PASSAGE CITÉ:
Terreur, complots et trahisons

Publié le 2 août 2012 par Julie Racine

Crédit photo : Dargaud

Il est légitime d’éprouver une certaine appréhension en ouvrant le second tome d’une bande dessinée dans laquelle le héros, en l’occurrence Joseph Vissarionovitch Djougachvili, connu sous le nom de Staline, est déjà mort. En effet le premier tome, intitulé Agonie, racontait les derniers moments du dictateur, vécus par son entourage dans un mélange de terreur et d’espoir. Ce second et dernier de la série, intitulé Funérailles, relate la lutte impitoyable pour le pouvoir que se sont livrée les successeurs de Staline, laissant le monde entier dans l’incertitude et l’U.R.S.S. dans le chaos.

Cette série en deux volumes débute par un avertissement: «Bien qu’étant inspirée de faits réels, cette histoire n’en demeure pas moins une fiction, librement construite d’après une documentation parcellaire, parfois partiale et souvent contradictoire…» Il s’agit donc d’une interprétation qui ne prétend pas apporter de réponse au mystère qu’est la mort nébuleuse de Staline, trop de documents ayant disparu, mais qui s’applique à déployer une possibilité ontologique de l’Histoire, pour le plus grand plaisir du lecteur. Si la thèse du meurtre a toujours flotté, les auteurs, Fabien Nury et Tierry Robin, ont opté pour l’hypothèse la plus crédible à l’heure actuelle, soit celle de l’AVC et de la panique qui s’ensuivit.

CONSIGNE ÉCRITE 1:
Condensez sous forme de liste le paragraphe du passage cité qui commence par « Cette série en deux volumes débute », en conservant ses faits essentiels.
CONSIGNE ÉCRITE 2:
Reproduisez à l'identique l'extrait du passage cité commençant à "Il est légitime" et se terminant à "dans le chaos.".
CONSIGNE ÉCRITE 3:
Poursuivez la critique de la bande dessinée sur la mort de Staline à partir de la dernière phrase du passage cité.
Les lignes du jeu de données n'interviennent dans aucune de ces consignes.

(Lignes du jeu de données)
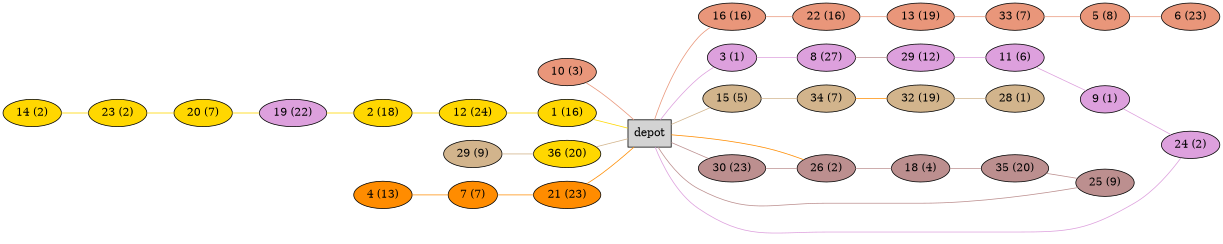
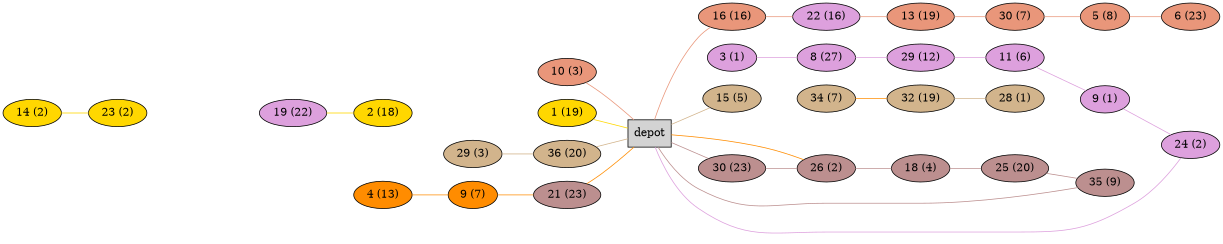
  graph {
    rankdir=LR
    node [shape=ellipse style=filled fillcolor=darksalmon]
    edge [color=darksalmon]
    n1 [label=depot shape=box fillcolor=""]
    n2 [label="16 (16)"]
    n3 [fillcolor=plum label="3 (1)"]
    n4 [fillcolor=tan label="15 (5)"]
    n5 [fillcolor=rosybrown label="30 (23)"]
    n6 [fillcolor=rosybrown label="26 (2)"]
-   n7 [label="22 (16)"]
+   n7 [fillcolor=plum label="22 (16)"]
    n8 [fillcolor=plum label="8 (27)"]
    n9 [fillcolor=tan label="34 (7)"]
    n10 [fillcolor=darkorange label="4 (13)"]
-   n11 [fillcolor=darkorange label="7 (7)"]
+   n11 [fillcolor=darkorange label="9 (7)"]
    n12 [label="13 (19)"]
-   n13 [label="33 (7)"]
+   n13 [label="30 (7)"]
    n14 [label="5 (8)"]
    n15 [label="6 (23)"]
    n16 [label="10 (3)"]
    n17 [fillcolor=gold label="14 (2)"]
    n18 [fillcolor=gold label="23 (2)"]
-   n19 [fillcolor=gold label="20 (7)"]
    n20 [fillcolor=plum label="19 (22)"]
    n21 [fillcolor=gold label="2 (18)"]
-   n22 [fillcolor=gold label="12 (24)"]
-   n23 [fillcolor=gold label="1 (16)"]
+   n23 [fillcolor=gold label="1 (19)"]
    n24 [fillcolor=plum label="29 (12)"]
    n25 [fillcolor=plum label="11 (6)"]
    n26 [fillcolor=plum label="9 (1)"]
    n27 [fillcolor=plum label="24 (2)"]
    n28 [fillcolor=tan label="32 (19)"]
    n29 [fillcolor=tan label="28 (1)"]
-   n30 [fillcolor=tan label="29 (9)"]
-   n31 [fillcolor=gold label="36 (20)"]
-   n32 [fillcolor=darkorange label="21 (23)"]
+   n30 [fillcolor=tan label="29 (3)"]
+   n31 [fillcolor=tan label="36 (20)"]
+   n32 [fillcolor=rosybrown label="21 (23)"]
    n33 [fillcolor=rosybrown label="18 (4)"]
-   n34 [fillcolor=rosybrown label="35 (20)"]
-   n35 [fillcolor=rosybrown label="25 (9)"]
+   n34 [fillcolor=rosybrown label="25 (20)"]
+   n35 [fillcolor=rosybrown label="35 (9)"]
    n1 -- n2
-   n1 -- n3 [color=plum]
    n1 -- n4 [color=tan]
    n1 -- n5 [color=rosybrown]
    n1 -- n6 [color=darkorange]
    n2 -- n7
    n3 -- n8 [color=plum]
-   n4 -- n9 [color=tan]
    n5 -- n6 [color=rosybrown]
    n6 -- n33 [color=rosybrown]
    n7 -- n12
-   n8 -- n24 [color=rosybrown]
+   n8 -- n24 [color=plum]
    n9 -- n28 [color=darkorange]
    n10 -- n11 [color=darkorange]
    n11 -- n32 [color=darkorange]
    n12 -- n13
    n13 -- n14
    n14 -- n15
    n16 -- n1
    n17 -- n18 [color=gold]
-   n18 -- n19 [color=gold]
-   n19 -- n20 [color=gold]
    n20 -- n21 [color=gold]
-   n21 -- n22 [color=gold]
-   n22 -- n23 [color=gold]
    n23 -- n1 [color=gold]
    n24 -- n25 [color=plum]
    n25 -- n26 [color=plum]
    n26 -- n27 [color=plum]
    n27 -- n1 [color=plum]
    n28 -- n29 [color=tan]
    n30 -- n31 [color=tan]
    n31 -- n1 [color=tan]
    n32 -- n1 [color=darkorange]
    n33 -- n34 [color=rosybrown]
    n34 -- n35 [color=rosybrown]
    n35 -- n1 [color=rosybrown]
  }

RÉPONSE ATTENDUE 1:
- La série en deux volumes s'ouvre sur un avertissement : inspirée de faits réels, l'histoire reste une fiction, librement construite d'après une documentation parcellaire, parfois partiale et souvent contradictoire.
- Il s'agit d'une interprétation qui ne prétend pas résoudre le mystère de la mort de Staline, trop de documents ayant disparu.
- Elle déploie une possibilité ontologique de l'Histoire, pour le plaisir du lecteur.
- La thèse du meurtre a toujours circulé, mais les auteurs, Fabien Nury et Tierry Robin, ont retenu l'hypothèse jugée la plus crédible actuellement : un AVC suivi d'une panique.

RÉPONSE ATTENDUE 2:
Il est légitime d’éprouver une certaine appréhension en ouvrant le second tome d’une bande dessinée dans laquelle le héros, en l’occurrence Joseph Vissarionovitch Djougachvili, connu sous le nom de Staline, est déjà mort. En effet le premier tome, intitulé Agonie, racontait les derniers moments du dictateur, vécus par son entourage dans un mélange de terreur et d’espoir. Ce second et dernier de la série, intitulé Funérailles, relate la lutte impitoyable pour le pouvoir que se sont livrée les successeurs de Staline, laissant le monde entier dans l’incertitude et l’U.R.S.S. dans le chaos.

RÉPONSE ATTENDUE 3:
Rappelons les grandes lignes du premier tome: Staline, victime d’un AVC, est en train d’agoniser, seul dans sa chambre. Or personne n’ose entrer, puisque chaque geste, chaque décision, est susceptible de mener droit au Goulag ou à l’exécution. Échouer à guérir Staline peut éveiller des soupçons de la part du parti, exposant au risque d’être purgé. Le choix du médecin est, il va sans dire, crucial. En revanche, plusieurs sont terrorisés par cet homme craint de tous et souhaitent silencieusement sa mort, tout en continuant d’afficher une feinte dévotion. Et il y a ceux qui souhaitent s’emparer du pouvoir. Pris d’ambivalence entre terreur et culte, dans les coulisses Béria, Nikita Khrouchtchev et les autres préparent la succession du «père des peuples», et tardent à appeler des secours…

Ce premier tome, en plus de rendre efficacement une tension palpable, avait la force de nous montrer un Staline vulnérable, sur le seuil de la mort, diminué par la souffrance et abandonné de tous. Le lecteur se trouve dépaysé par la réalité charnelle de l’homme d’acier, par cette fragilité émanant de ce dictateur à l’origine des Grandes Purges de 1936-37. Malgré cela, l’emprise et l’immense pouvoir du responsable de l’exécution de millions d’opposants ne sont pas éclipsés. On nous présente un homme dans sa détresse physique, certes, mais un homme puissant.

Dans ce deuxième tome, Malenkov et Beria forment une alliance pour prendre le contrôle du parti communiste à la dérive. Dans ce climat d’assassinats et de malversations, nous assistons au partage du pouvoir, qui se joue autour d’une table lors des réunions du Politiburo. L’intrigue débute avec la trahison de Staline par Beria suite à sa mort, par ailleurs salutaire pour lui puisque Staline, le jugeant trop encombrant, planifiait son exécution avant son décès. Beria se chargera de détruire les preuves amassées par Staline contre lui, puis récupérera ce qu’il trouve incriminant sur ses collaborateurs, pour s’assurer le contrôle.

Tandis que des milliers de Russes se dirigent vers Moscou, dans la violence et le chaos, pour assister aux funérailles organisées par Khrouchtchev, les enfants de Staline sont conviés à une répétition des funérailles, fastes et ostentatoires. Par la suite, Khrouchtchev s’alliera à Malenkov et Molotov pour se débarrasser de Beria, qui sera arrêté lors d’une réunion du Politiburo puis exécuté sommairement, et planifier l’élimination des cadres dirigeants du ministère de l’intérieur et du NKVD. Ensuite, la lutte se jouera entre Khrouchtchev et Malenkov. Le premier, l’Histoire en témoigne, en sortira vainqueur.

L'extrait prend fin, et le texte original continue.